Viele Standard-Reiseversicherungen schließen Leistungen für Länder aus, für die eine offizielle Reisewarnung besteht – und für Russland gilt genau das. Das kann bedeuten, dass Stornierungskosten, Reiseabbruch oder medizinische Evakuierung im Schadensfall nicht erstattet werden. Außerdem schließen viele Policen Schäden aus, die im Zusammenhang mit Krieg oder Sanktionen entstehen. Es ist daher unbedingt notwendig, die Versicherungsbedingungen vor Abschluss genau zu prüfen und gezielt eine Police zu wählen, die diese Szenarien explizit abdeckt.
Kann ich in Russland mit meiner Kreditkarte bezahlen?
Nein, westliche Kreditkarten wie Visa oder Mastercard funktionieren in Russland aufgrund der Sanktionen gegen das russische Bankensystem in der Regel nicht mehr.

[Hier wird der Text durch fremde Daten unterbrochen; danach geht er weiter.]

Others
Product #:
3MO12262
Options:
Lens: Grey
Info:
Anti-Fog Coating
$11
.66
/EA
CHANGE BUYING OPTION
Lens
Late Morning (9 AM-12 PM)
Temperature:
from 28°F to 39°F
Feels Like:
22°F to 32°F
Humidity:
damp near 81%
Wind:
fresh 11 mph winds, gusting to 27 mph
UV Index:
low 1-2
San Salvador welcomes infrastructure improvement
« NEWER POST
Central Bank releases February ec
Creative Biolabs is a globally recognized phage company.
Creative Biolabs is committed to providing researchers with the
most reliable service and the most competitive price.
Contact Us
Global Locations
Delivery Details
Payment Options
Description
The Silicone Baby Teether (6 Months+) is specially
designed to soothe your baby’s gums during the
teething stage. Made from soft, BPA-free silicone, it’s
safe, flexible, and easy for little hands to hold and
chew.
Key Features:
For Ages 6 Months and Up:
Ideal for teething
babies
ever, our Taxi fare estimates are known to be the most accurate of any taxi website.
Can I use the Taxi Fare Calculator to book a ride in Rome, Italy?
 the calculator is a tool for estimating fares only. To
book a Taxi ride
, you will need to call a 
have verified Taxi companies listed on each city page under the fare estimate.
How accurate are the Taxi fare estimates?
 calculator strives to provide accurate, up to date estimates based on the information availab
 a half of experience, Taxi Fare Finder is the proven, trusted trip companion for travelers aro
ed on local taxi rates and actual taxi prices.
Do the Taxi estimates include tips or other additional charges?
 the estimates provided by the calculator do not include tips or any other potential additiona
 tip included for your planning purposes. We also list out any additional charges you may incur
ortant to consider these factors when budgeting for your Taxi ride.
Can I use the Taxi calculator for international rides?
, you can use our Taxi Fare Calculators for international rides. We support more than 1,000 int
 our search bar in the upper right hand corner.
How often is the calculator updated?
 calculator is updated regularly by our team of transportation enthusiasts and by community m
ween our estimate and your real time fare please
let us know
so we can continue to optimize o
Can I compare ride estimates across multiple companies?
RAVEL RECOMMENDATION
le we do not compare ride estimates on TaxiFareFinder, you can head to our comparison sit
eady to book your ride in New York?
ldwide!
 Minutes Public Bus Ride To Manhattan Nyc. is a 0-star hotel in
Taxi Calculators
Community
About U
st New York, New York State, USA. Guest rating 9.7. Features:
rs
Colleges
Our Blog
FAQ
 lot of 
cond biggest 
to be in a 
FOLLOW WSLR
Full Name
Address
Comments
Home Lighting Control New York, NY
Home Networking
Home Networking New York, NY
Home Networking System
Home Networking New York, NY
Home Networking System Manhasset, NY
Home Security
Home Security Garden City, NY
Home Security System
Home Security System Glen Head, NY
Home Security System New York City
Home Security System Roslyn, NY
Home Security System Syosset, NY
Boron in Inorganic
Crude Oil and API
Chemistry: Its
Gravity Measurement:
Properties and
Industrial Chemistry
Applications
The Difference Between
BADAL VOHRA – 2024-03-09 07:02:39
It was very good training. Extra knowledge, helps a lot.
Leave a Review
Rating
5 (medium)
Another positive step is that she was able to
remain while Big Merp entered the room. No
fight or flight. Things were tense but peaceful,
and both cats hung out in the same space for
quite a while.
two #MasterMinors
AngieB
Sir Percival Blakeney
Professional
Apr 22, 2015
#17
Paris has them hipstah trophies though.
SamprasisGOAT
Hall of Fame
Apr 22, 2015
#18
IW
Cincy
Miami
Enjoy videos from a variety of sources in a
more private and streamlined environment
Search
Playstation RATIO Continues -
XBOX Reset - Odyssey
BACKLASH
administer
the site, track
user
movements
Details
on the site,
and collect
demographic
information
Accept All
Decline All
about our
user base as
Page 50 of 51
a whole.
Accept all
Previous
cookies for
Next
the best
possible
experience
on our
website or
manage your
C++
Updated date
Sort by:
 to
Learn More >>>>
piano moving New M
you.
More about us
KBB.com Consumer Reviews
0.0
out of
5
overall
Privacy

Auch Zahlungen bei russischen Airlines oder über russische Buchungsportale sind mit westlichen Karten häufig nicht möglich. Wer nach Russland reist, sollte daher ausreichend Bargeld in Euro oder US-Dollar mitführen und sich vorab über die geltenden Deklarationspflichten beim Grenzübertritt informieren.
Wann könnten Direktflüge zwischen Deutschland und Russland wieder möglich sein?
Eine verlässliche Prognose ist derzeit nicht möglich – solange der Krieg gegen die Ukraine andauert und die EU-Sanktionen bestehen, ist keine Rückkehr der Direktflüge zu erwarten. Selbst bei einer politischen Annäherung wäre eine Normalisierung ein langwieriger Prozess: Bilaterale Luftverkehrsabkommen müssten neu verhandelt, Versicherungen und Leasingverträge reaktiviert und Genehmigungen neu erteilt werden. Historische Vergleiche zeigen, dass solche Luftraumsperrungen oft noch Jahre nach dem eigentlichen Konflikt andauern.